* **PROMPT**
Please render every line of the records below as a JSON list of strings, one string per line, leaving out blank lines.

* **DATA SHOWN**

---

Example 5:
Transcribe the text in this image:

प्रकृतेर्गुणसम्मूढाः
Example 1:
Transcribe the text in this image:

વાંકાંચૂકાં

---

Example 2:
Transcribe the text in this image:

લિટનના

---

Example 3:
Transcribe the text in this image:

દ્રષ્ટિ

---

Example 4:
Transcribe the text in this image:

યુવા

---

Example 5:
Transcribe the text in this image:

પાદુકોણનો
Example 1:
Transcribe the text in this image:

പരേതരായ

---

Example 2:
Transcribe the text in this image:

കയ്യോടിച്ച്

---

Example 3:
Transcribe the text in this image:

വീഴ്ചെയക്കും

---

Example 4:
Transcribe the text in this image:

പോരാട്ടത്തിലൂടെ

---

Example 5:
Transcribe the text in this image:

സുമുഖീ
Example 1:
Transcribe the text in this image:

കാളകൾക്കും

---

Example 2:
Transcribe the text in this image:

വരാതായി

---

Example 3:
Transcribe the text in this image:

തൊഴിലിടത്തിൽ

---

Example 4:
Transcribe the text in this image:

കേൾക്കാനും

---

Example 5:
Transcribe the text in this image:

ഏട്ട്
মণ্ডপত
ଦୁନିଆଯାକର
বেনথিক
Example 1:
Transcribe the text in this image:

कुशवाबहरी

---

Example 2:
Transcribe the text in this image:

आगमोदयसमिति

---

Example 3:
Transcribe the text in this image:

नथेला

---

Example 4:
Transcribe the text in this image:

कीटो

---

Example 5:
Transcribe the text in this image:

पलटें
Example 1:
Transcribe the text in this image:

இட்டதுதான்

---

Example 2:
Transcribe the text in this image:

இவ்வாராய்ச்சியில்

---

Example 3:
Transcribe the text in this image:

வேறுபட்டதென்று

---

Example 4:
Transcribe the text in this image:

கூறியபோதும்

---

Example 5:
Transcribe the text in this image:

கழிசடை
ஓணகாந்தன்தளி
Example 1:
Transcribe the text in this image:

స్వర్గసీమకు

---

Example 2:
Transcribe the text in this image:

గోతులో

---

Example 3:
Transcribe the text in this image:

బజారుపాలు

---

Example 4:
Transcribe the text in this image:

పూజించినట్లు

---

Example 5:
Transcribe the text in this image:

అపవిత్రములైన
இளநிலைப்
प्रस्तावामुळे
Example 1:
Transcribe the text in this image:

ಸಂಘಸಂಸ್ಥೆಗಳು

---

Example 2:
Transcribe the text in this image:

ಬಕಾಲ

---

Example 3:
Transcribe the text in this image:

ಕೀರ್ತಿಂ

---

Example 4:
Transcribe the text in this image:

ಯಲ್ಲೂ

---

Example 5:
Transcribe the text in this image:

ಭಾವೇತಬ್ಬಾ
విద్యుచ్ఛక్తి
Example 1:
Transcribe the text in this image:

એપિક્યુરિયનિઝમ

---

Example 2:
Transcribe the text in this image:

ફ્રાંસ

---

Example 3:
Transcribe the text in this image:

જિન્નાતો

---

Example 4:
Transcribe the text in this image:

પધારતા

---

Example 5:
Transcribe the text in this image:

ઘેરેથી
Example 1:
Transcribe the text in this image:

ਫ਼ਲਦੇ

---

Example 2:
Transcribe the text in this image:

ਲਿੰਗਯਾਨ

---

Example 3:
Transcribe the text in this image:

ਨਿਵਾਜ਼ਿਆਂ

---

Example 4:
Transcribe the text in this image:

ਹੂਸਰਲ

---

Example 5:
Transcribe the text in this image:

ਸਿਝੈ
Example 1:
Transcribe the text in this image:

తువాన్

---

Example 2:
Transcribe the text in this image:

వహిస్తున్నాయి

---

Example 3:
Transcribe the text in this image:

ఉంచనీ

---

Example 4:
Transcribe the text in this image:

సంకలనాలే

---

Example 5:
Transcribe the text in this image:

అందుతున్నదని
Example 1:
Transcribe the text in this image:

* **THE COMPLETED TASK**
[
  "---",
  "Example 5:",
  "Transcribe the text in this image:",
  "प्रकृतेर्गुणसम्मूढाः",
  "Example 1:",
  "Transcribe the text in this image:",
  "વાંકાંચૂકાં",
  "---",
  "Example 2:",
  "Transcribe the text in this image:",
  "લિટનના",
  "---",
  "Example 3:",
  "Transcribe the text in this image:",
  "દ્રષ્ટિ",
  "---",
  "Example 4:",
  "Transcribe the text in this image:",
  "યુવા",
  "---",
  "Example 5:",
  "Transcribe the text in this image:",
  "પાદુકોણનો",
  "Example 1:",
  "Transcribe the text in this image:",
  "പരേതരായ",
  "---",
  "Example 2:",
  "Transcribe the text in this image:",
  "കയ്യോടിച്ച്",
  "---",
  "Example 3:",
  "Transcribe the text in this image:",
  "വീഴ്ചെയക്കും",
  "---",
  "Example 4:",
  "Transcribe the text in this image:",
  "പോരാട്ടത്തിലൂടെ",
  "---",
  "Example 5:",
  "Transcribe the text in this image:",
  "സുമുഖീ",
  "Example 1:",
  "Transcribe the text in this image:",
  "കാളകൾക്കും",
  "---",
  "Example 2:",
  "Transcribe the text in this image:",
  "വരാതായി",
  "---",
  "Example 3:",
  "Transcribe the text in this image:",
  "തൊഴിലിടത്തിൽ",
  "---",
  "Example 4:",
  "Transcribe the text in this image:",
  "കേൾക്കാനും",
  "---",
  "Example 5:",
  "Transcribe the text in this image:",
  "ഏട്ട്",
  "মণ্ডপত",
  "ଦୁନିଆଯାକର",
  "বেনথিক",
  "Example 1:",
  "Transcribe the text in this image:",
  "कुशवाबहरी",
  "---",
  "Example 2:",
  "Transcribe the text in this image:",
  "आगमोदयसमिति",
  "---",
  "Example 3:",
  "Transcribe the text in this image:",
  "नथेला",
  "---",
  "Example 4:",
  "Transcribe the text in this image:",
  "कीटो",
  "---",
  "Example 5:",
  "Transcribe the text in this image:",
  "पलटें",
  "Example 1:",
  "Transcribe the text in this image:",
  "இட்டதுதான்",
  "---",
  "Example 2:",
  "Transcribe the text in this image:",
  "இவ்வாராய்ச்சியில்",
  "---",
  "Example 3:",
  "Transcribe the text in this image:",
  "வேறுபட்டதென்று",
  "---",
  "Example 4:",
  "Transcribe the text in this image:",
  "கூறியபோதும்",
  "---",
  "Example 5:",
  "Transcribe the text in this image:",
  "கழிசடை",
  "ஓணகாந்தன்தளி",
  "Example 1:",
  "Transcribe the text in this image:",
  "స్వర్గసీమకు",
  "---",
  "Example 2:",
  "Transcribe the text in this image:",
  "గోతులో",
  "---",
  "Example 3:",
  "Transcribe the text in this image:",
  "బజారుపాలు",
  "---",
  "Example 4:",
  "Transcribe the text in this image:",
  "పూజించినట్లు",
  "---",
  "Example 5:",
  "Transcribe the text in this image:",
  "అపవిత్రములైన",
  "இளநிலைப்",
  "प्रस्तावामुळे",
  "Example 1:",
  "Transcribe the text in this image:",
  "ಸಂಘಸಂಸ್ಥೆಗಳು",
  "---",
  "Example 2:",
  "Transcribe the text in this image:",
  "ಬಕಾಲ",
  "---",
  "Example 3:",
  "Transcribe the text in this image:",
  "ಕೀರ್ತಿಂ",
  "---",
  "Example 4:",
  "Transcribe the text in this image:",
  "ಯಲ್ಲೂ",
  "---",
  "Example 5:",
  "Transcribe the text in this image:",
  "ಭಾವೇತಬ್ಬಾ",
  "విద్యుచ్ఛక్తి",
  "Example 1:",
  "Transcribe the text in this image:",
  "એપિક્યુરિયનિઝમ",
  "---",
  "Example 2:",
  "Transcribe the text in this image:",
  "ફ્રાંસ",
  "---",
  "Example 3:",
  "Transcribe the text in this image:",
  "જિન્નાતો",
  "---",
  "Example 4:",
  "Transcribe the text in this image:",
  "પધારતા",
  "---",
  "Example 5:",
  "Transcribe the text in this image:",
  "ઘેરેથી",
  "Example 1:",
  "Transcribe the text in this image:",
  "ਫ਼ਲਦੇ",
  "---",
  "Example 2:",
  "Transcribe the text in this image:",
  "ਲਿੰਗਯਾਨ",
  "---",
  "Example 3:",
  "Transcribe the text in this image:",
  "ਨਿਵਾਜ਼ਿਆਂ",
  "---",
  "Example 4:",
  "Transcribe the text in this image:",
  "ਹੂਸਰਲ",
  "---",
  "Example 5:",
  "Transcribe the text in this image:",
  "ਸਿਝੈ",
  "Example 1:",
  "Transcribe the text in this image:",
  "తువాన్",
  "---",
  "Example 2:",
  "Transcribe the text in this image:",
  "వహిస్తున్నాయి",
  "---",
  "Example 3:",
  "Transcribe the text in this image:",
  "ఉంచనీ",
  "---",
  "Example 4:",
  "Transcribe the text in this image:",
  "సంకలనాలే",
  "---",
  "Example 5:",
  "Transcribe the text in this image:",
  "అందుతున్నదని",
  "Example 1:",
  "Transcribe the text in this image:"
]